• _Provided passage_
****************
PARIS (Reuters) - Renault (>> RENAULT) made progress towards a core profitability goal as cost-cutting helped to counter currency headwinds in the first half, the French carmaker said, but sales and cash flow suffered ahead of the replacement of key models.

Operating profit rose 25 percent to 729 million euros (576 million pounds), Renault announced on Tuesday, lifting the operating margin from 2.9 percent to 3.7 percent of sales, which fell 3 percent to 19.82 billion euros.

But Renault shares sagged 3.2 percent after it said automotive free cash flow weakened to a negative 360 million euros from a year-earlier deficit of 31 million.

Renault reported "slightly lower sales and a less aggressive inventory management than what we had come to expect", London-based ISI Group analyst Erich Hauser said.

Renault, whose low-cost cars and emerging-market presence helped ride out a six-year European auto slump, is now grappling with weakening currencies and demand in many of the same overseas markets. But its Dacia-branded budget models are far outperforming a fragile European recovery.
****************
• _Directive a_
Rewrite the Renault article from "Operating profit rose" up to and including "19.82 billion euros.", substituting "Wednesday" for "Tuesday".
The Renault article and the entries have no connection to each other.

Records in a dataset
****************
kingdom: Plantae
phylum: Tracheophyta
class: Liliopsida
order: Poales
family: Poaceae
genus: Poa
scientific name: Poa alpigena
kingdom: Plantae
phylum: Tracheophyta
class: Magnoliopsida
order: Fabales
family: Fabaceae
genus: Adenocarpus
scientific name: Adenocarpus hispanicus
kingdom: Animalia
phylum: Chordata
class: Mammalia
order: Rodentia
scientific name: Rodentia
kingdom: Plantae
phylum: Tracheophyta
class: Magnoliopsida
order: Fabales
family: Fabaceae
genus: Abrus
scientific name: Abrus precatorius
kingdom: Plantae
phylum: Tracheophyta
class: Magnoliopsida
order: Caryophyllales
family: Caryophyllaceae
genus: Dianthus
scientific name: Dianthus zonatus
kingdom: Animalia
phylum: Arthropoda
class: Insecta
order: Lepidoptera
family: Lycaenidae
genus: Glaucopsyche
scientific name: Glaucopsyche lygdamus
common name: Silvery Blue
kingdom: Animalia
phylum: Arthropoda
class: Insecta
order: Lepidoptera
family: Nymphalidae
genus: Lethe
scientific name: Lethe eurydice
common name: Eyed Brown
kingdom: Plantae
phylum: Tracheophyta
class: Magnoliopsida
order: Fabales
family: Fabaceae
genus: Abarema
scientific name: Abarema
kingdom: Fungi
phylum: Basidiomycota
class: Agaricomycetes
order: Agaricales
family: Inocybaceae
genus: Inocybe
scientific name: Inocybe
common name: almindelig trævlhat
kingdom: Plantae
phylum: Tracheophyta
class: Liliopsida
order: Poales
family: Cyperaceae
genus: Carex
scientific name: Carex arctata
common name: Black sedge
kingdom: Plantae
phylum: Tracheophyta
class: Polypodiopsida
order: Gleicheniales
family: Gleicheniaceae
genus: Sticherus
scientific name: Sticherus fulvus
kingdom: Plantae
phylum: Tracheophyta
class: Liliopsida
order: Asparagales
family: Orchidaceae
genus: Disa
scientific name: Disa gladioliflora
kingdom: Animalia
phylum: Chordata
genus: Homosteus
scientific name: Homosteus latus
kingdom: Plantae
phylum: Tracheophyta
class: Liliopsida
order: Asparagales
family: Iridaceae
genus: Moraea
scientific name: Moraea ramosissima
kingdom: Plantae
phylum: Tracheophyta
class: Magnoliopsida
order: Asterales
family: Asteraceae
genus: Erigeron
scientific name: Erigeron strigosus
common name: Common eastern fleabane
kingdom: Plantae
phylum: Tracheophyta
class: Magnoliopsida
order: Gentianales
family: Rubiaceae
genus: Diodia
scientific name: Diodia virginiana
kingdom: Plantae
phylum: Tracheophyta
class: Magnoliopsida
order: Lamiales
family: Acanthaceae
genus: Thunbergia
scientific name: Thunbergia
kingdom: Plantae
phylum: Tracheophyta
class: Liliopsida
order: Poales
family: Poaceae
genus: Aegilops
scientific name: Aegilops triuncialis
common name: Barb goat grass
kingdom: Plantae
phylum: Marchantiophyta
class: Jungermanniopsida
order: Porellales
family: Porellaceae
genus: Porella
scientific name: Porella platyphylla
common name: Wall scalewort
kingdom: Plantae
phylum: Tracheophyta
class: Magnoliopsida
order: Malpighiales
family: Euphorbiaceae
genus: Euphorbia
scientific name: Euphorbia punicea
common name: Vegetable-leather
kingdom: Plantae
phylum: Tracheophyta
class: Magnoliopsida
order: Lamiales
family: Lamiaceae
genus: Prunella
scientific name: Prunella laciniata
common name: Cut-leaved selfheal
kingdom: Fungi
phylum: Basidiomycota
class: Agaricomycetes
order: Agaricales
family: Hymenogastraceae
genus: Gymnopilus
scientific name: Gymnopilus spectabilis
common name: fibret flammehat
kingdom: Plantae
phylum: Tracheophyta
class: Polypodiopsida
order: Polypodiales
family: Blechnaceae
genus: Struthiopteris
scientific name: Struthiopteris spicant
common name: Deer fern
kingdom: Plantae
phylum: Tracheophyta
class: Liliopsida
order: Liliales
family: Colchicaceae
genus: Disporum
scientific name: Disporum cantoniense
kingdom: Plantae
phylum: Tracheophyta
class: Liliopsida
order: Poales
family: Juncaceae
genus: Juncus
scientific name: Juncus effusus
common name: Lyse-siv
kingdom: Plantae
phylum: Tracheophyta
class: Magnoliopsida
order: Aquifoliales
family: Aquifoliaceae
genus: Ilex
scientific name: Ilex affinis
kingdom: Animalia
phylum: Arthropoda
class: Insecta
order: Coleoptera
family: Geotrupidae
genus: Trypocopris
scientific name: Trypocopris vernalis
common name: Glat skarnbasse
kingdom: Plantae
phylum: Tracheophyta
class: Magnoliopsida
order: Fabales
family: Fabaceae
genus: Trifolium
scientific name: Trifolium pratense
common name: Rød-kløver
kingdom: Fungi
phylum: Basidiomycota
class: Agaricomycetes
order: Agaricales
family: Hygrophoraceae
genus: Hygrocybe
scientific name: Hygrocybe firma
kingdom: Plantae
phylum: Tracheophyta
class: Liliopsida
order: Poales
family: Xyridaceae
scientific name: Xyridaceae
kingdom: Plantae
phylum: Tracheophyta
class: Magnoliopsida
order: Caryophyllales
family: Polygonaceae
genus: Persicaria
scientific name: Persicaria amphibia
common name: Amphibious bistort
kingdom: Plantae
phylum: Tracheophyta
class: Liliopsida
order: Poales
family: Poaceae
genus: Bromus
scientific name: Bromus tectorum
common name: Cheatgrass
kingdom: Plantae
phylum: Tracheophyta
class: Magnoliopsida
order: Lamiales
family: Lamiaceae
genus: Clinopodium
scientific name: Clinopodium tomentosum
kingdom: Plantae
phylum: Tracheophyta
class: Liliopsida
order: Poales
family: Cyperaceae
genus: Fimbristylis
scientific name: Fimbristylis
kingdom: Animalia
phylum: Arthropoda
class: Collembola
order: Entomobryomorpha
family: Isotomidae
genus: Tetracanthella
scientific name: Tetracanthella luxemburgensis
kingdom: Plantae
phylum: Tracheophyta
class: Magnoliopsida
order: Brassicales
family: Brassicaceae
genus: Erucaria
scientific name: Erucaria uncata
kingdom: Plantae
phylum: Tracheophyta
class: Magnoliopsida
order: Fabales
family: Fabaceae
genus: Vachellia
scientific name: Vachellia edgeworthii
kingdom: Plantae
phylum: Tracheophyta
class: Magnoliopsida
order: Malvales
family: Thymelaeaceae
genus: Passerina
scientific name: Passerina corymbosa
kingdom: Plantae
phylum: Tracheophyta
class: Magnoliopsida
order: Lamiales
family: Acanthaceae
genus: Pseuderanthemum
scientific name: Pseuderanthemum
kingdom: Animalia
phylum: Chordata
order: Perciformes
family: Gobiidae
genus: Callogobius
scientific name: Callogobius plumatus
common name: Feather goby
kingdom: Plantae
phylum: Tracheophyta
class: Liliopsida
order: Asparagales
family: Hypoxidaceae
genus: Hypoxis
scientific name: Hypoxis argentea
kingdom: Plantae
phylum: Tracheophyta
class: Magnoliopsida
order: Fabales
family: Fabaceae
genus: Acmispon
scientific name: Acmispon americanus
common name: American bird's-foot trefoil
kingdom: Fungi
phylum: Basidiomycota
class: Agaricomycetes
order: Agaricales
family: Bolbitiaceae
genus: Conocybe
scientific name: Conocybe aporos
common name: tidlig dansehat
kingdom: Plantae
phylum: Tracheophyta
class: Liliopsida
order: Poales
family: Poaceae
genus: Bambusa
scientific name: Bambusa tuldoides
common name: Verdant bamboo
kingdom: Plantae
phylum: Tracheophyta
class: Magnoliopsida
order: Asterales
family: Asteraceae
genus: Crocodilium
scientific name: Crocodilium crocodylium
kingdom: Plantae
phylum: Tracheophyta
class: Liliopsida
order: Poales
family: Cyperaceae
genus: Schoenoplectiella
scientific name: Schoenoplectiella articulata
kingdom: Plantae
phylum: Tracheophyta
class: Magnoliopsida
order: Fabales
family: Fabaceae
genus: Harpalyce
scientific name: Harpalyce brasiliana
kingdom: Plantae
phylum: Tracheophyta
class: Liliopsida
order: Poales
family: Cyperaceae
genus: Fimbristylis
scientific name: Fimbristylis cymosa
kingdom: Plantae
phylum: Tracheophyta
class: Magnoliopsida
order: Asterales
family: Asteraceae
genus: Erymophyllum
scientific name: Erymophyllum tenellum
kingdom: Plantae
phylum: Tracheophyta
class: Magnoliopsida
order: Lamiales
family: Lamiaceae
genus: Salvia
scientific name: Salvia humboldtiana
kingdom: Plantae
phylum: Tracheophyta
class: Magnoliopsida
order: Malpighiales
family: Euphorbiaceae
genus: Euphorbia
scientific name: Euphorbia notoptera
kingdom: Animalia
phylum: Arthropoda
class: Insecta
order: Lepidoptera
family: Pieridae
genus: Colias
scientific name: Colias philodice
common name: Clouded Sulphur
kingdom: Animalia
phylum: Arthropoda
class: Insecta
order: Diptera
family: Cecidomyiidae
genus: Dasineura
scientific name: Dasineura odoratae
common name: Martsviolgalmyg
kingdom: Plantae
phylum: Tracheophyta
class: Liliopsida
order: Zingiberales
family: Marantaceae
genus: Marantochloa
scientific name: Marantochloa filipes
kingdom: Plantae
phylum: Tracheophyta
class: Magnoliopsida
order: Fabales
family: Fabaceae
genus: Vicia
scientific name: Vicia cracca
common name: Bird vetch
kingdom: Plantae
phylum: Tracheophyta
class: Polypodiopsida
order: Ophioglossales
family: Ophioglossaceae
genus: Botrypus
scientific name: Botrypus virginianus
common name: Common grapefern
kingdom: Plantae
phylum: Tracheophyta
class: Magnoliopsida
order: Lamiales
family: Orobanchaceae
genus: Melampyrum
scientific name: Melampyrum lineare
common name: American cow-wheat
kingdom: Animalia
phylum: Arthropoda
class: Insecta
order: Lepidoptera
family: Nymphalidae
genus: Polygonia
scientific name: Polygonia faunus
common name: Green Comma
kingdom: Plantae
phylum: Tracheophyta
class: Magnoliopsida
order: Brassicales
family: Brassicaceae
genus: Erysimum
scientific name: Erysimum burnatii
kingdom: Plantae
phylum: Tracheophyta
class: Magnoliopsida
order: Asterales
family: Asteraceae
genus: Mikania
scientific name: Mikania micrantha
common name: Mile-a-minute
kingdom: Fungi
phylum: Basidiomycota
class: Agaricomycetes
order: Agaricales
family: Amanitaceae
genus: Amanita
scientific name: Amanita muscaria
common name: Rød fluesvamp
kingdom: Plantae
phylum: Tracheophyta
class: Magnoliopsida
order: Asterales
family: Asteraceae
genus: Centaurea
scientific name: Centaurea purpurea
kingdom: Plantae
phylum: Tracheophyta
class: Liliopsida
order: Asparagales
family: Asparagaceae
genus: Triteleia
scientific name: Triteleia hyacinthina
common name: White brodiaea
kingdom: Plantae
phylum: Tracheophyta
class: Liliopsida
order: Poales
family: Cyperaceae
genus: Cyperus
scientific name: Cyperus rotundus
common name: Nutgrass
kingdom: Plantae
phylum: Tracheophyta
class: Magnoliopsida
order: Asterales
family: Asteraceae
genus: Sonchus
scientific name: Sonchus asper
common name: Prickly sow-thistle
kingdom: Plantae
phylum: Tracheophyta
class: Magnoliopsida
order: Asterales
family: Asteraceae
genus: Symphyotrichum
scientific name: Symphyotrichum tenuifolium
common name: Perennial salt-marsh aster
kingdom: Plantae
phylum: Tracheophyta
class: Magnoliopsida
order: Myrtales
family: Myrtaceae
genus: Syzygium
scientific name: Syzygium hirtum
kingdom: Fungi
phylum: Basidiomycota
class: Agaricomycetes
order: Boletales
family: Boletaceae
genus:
****************
• _Directive b_
Copy the entries line for line, from their first line up to and including the line with "scientific name: Sticherus fulvus".

• _Task answer a_
Operating profit rose 25 percent to 729 million euros (576 million pounds), Renault announced on Wednesday, lifting the operating margin from 2.9 percent to 3.7 percent of sales, which fell 3 percent to 19.82 billion euros.

• _Task answer b_
kingdom: Plantae
phylum: Tracheophyta
class: Liliopsida
order: Poales
family: Poaceae
genus: Poa
scientific name: Poa alpigena
kingdom: Plantae
phylum: Tracheophyta
class: Magnoliopsida
order: Fabales
family: Fabaceae
genus: Adenocarpus
scientific name: Adenocarpus hispanicus
kingdom: Animalia
phylum: Chordata
class: Mammalia
order: Rodentia
scientific name: Rodentia
kingdom: Plantae
phylum: Tracheophyta
class: Magnoliopsida
order: Fabales
family: Fabaceae
genus: Abrus
scientific name: Abrus precatorius
kingdom: Plantae
phylum: Tracheophyta
class: Magnoliopsida
order: Caryophyllales
family: Caryophyllaceae
genus: Dianthus
scientific name: Dianthus zonatus
kingdom: Animalia
phylum: Arthropoda
class: Insecta
order: Lepidoptera
family: Lycaenidae
genus: Glaucopsyche
scientific name: Glaucopsyche lygdamus
common name: Silvery Blue
kingdom: Animalia
phylum: Arthropoda
class: Insecta
order: Lepidoptera
family: Nymphalidae
genus: Lethe
scientific name: Lethe eurydice
common name: Eyed Brown
kingdom: Plantae
phylum: Tracheophyta
class: Magnoliopsida
order: Fabales
family: Fabaceae
genus: Abarema
scientific name: Abarema
kingdom: Fungi
phylum: Basidiomycota
class: Agaricomycetes
order: Agaricales
family: Inocybaceae
genus: Inocybe
scientific name: Inocybe
common name: almindelig trævlhat
kingdom: Plantae
phylum: Tracheophyta
class: Liliopsida
order: Poales
family: Cyperaceae
genus: Carex
scientific name: Carex arctata
common name: Black sedge
kingdom: Plantae
phylum: Tracheophyta
class: Polypodiopsida
order: Gleicheniales
family: Gleicheniaceae
genus: Sticherus
scientific name: Sticherus fulvus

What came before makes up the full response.